Davis also delves into the concept of "state-sanctioned sexual assault," where she outlines how women's prison environments are "violently sexualized," mirroring the violence that many women experience in their private lives outside of incarceration. She makes the link between the hyper-sexualisation of female prisoners and that of women of colour in the media, as way to justify the sexual violence that is inflicted upon them. Davis writes that "Studies in female prisons throughout the world indicate that sexual abuse is an abiding, though unacknowledged, form of punishment to which women, who have the misfortune of being sent to prison, are subjected." This is also present in the strip search, which is just one way that the state sanctions an invasive form of assault and violence on women and men very liberally. With a strip search, police officers are vested with powers to do an act which would be considered sexual assault the minute they punch out their time clock.

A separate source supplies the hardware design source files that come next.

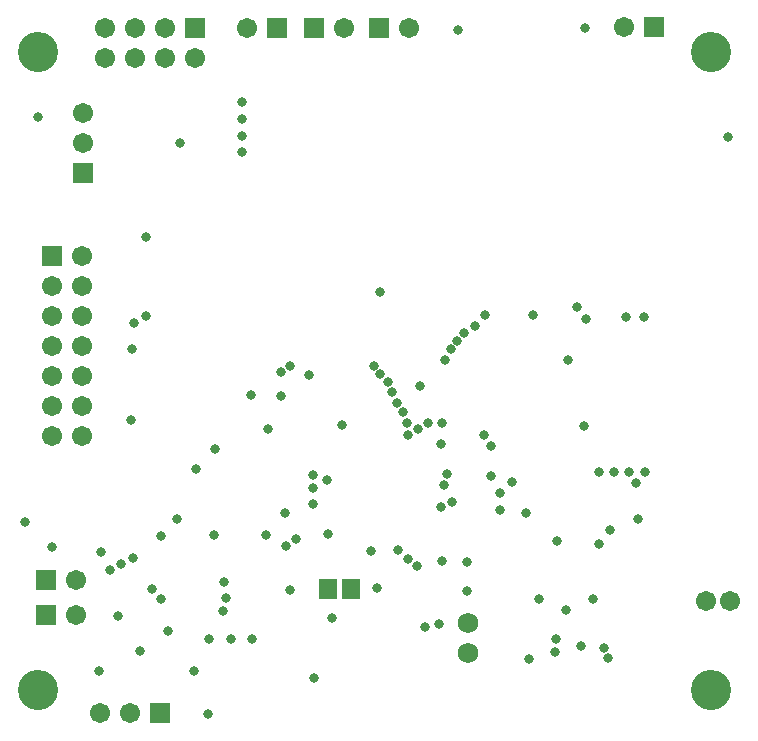
<source format=gbs>
%FSTAX23Y23*%
%MOIN*%
%SFA1B1*%

%IPPOS*%
%ADD47C,0.067060*%
%ADD48R,0.067060X0.067060*%
%ADD49C,0.068000*%
%ADD50R,0.067060X0.067060*%
%ADD51C,0.031620*%
%ADD52C,0.133980*%
%ADD89R,0.063120X0.067060*%
%LNmoveh_messkette_einseitig_v2-1*%
%LPD*%
G54D47*
X00304Y00543D03*
Y00425D03*
X02131Y02385D03*
X02404Y00471D03*
X02483D03*
X01196Y02381D03*
X007Y02283D03*
X006Y02383D03*
Y02283D03*
X005Y02383D03*
Y02283D03*
X004Y02383D03*
Y02283D03*
X00874Y02383D03*
X01414Y02381D03*
X00483Y00098D03*
X00383D03*
X00323Y01023D03*
X00223D03*
X00323Y01123D03*
X00223D03*
X00323Y01223D03*
X00223D03*
X00323Y01323D03*
X00223D03*
X00323Y01423D03*
X00223D03*
X00323Y01523D03*
X00223D03*
X00323Y01623D03*
X00326Y02D03*
Y021D03*
G54D48*
X00204Y00543D03*
Y00425D03*
X02231Y02385D03*
X01096Y02381D03*
X007Y02383D03*
X00974D03*
X01314Y02381D03*
X00583Y00098D03*
G54D49*
X0161Y004D03*
Y003D03*
G54D50*
X00223Y01623D03*
X00326Y019D03*
G54D51*
X00767Y00978D03*
X00702Y00913D03*
X01093Y00797D03*
X01306Y00517D03*
X00609Y00371D03*
X00641Y00744D03*
X0145Y01189D03*
X01999Y02381D03*
X02476Y02019D03*
X01577Y02375D03*
X00176Y02085D03*
X01522Y00606D03*
X00744Y00096D03*
X00133Y00736D03*
X00999Y00764D03*
X00943Y01046D03*
X02176Y00745D03*
X00587Y0069D03*
X00938Y00691D03*
X00764D03*
X00222Y00651D03*
X01079Y01225D03*
X01357Y01168D03*
X01342Y01201D03*
X00985Y01157D03*
X00886Y01158D03*
X00985Y01235D03*
X00385Y00637D03*
X00442Y00423D03*
X00515Y00305D03*
X00588Y0048D03*
X00793Y00438D03*
X00803Y00481D03*
X01902Y00346D03*
X01988Y00322D03*
X01901Y00302D03*
X02025Y0048D03*
X01812Y0028D03*
X01846Y00478D03*
X02062Y00317D03*
X02078Y00282D03*
X01938Y00442D03*
X01015Y0051D03*
X02195Y0142D03*
X02146Y00901D03*
X02169Y00866D03*
X02082Y0071D03*
X00798Y00535D03*
X01143Y00696D03*
X01466Y00385D03*
X01521Y00786D03*
X02199Y00901D03*
X01715Y00777D03*
X01757Y0087D03*
X01539Y00897D03*
X01411Y01024D03*
X00496Y01399D03*
X00535Y01421D03*
X00491Y01313D03*
X01552D03*
X01532Y01277D03*
X01662Y01026D03*
X01665Y01425D03*
X01093Y00893D03*
X01092Y00849D03*
X01407Y01066D03*
X01476Y01066D03*
X01606Y00603D03*
X02137Y0142D03*
X02003Y01413D03*
X01826Y01425D03*
X01035Y00678D03*
X01003Y00654D03*
X01555Y00803D03*
X01523Y01066D03*
X01444Y01047D03*
X01392Y01102D03*
X01374Y01133D03*
X01318Y01228D03*
X00649Y02D03*
X00535Y01685D03*
X00488Y01076D03*
X01318Y01503D03*
X01018Y01255D03*
X01298D03*
X00858Y01968D03*
Y02023D03*
Y02078D03*
Y02134D03*
X01519Y00996D03*
X01189Y01058D03*
X01633Y0139D03*
X01597Y01367D03*
X01972Y01452D03*
X01574Y0134D03*
X01685Y00988D03*
X00555Y00511D03*
X01441Y0059D03*
X01409Y00613D03*
X01377Y00641D03*
X00452Y00595D03*
X00492Y00614D03*
X00417Y00574D03*
X01287Y0064D03*
X01715Y00831D03*
X01942Y01275D03*
X01685Y00889D03*
X01802Y00765D03*
X01531Y00858D03*
X01141Y00874D03*
X02046Y00901D03*
X01996Y01055D03*
X02096Y00901D03*
X01905Y00671D03*
X02046Y00663D03*
X00698Y0024D03*
X00381D03*
X01096Y00216D03*
X01158Y00416D03*
X01512Y00396D03*
X00748Y00345D03*
X0089D03*
X00819D03*
X01607Y00507D03*
G54D52*
X00177Y00177D03*
Y02303D03*
X02421D03*
Y00177D03*
G54D89*
X01221Y00512D03*
X01142D03*
M02*
</source>
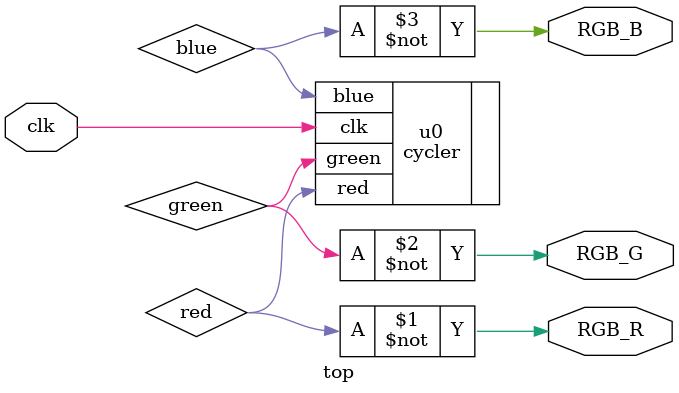
<source format=sv>
`include "miniproject1.sv"


module top(
    input logic     clk, 
    output logic    RGB_R, 
    output logic    RGB_G, 
    output logic    RGB_B
);

    logic red, green, blue;

    cycler u0(
        .clk    (clk), 
        .red    (red), 
        .green  (green), 
        .blue   (blue)
    );

    // inverting red, green and blue logic
    // because the hardware implementation is
    // active low
    assign RGB_R = ~red;
    assign RGB_G = ~green;
    assign RGB_B = ~blue;

endmodule

</source>
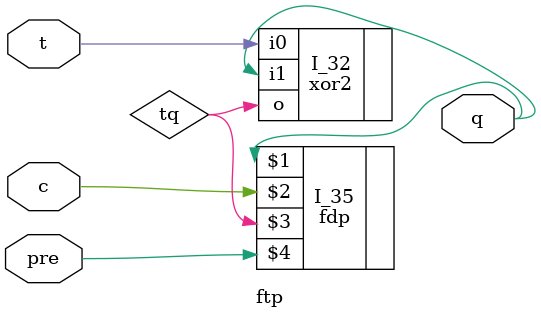
<source format=v>

module ftp( q, c, pre, t );

output  q;


input  c, pre, t;





specify 
    specparam CDS_LIBNAME  = "xc7000";
    specparam CDS_CELLNAME = "ftp";
    specparam CDS_VIEWNAME = "schematic";
endspecify

xor2  I_32( .i0(t), .i1(q), .o(tq));
fdp I_35( q, c, tq, pre);

endmodule

</source>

Davis ends this chapter by stating that the combination of racism and misogyny retains its consequences in women's prisons, and that the uncontested sexual abuse in women's prisons in one of many examples.

== Reception ==
Kim Pate, writing in the Journal of Law and Social Policy, describes Are Prisons Obsolete? as "wonderfully digestible, and therefore accessible", further praising Davis for her recognition of and appreciation for the social realities out of and upon which the modern prison system is built. In Dignity, Savannah Dicus writes that the book "carefully deconstructs prison by examining the origin of imprisonment, its usage as a tool to reinstate institutionalized slavery, and its connections to capitalism." Civil rights activist and former 49ers quarterback Colin Kaepernick wrote that Are Prisons Obsolete? "effectively analyzes the purpose of prisons."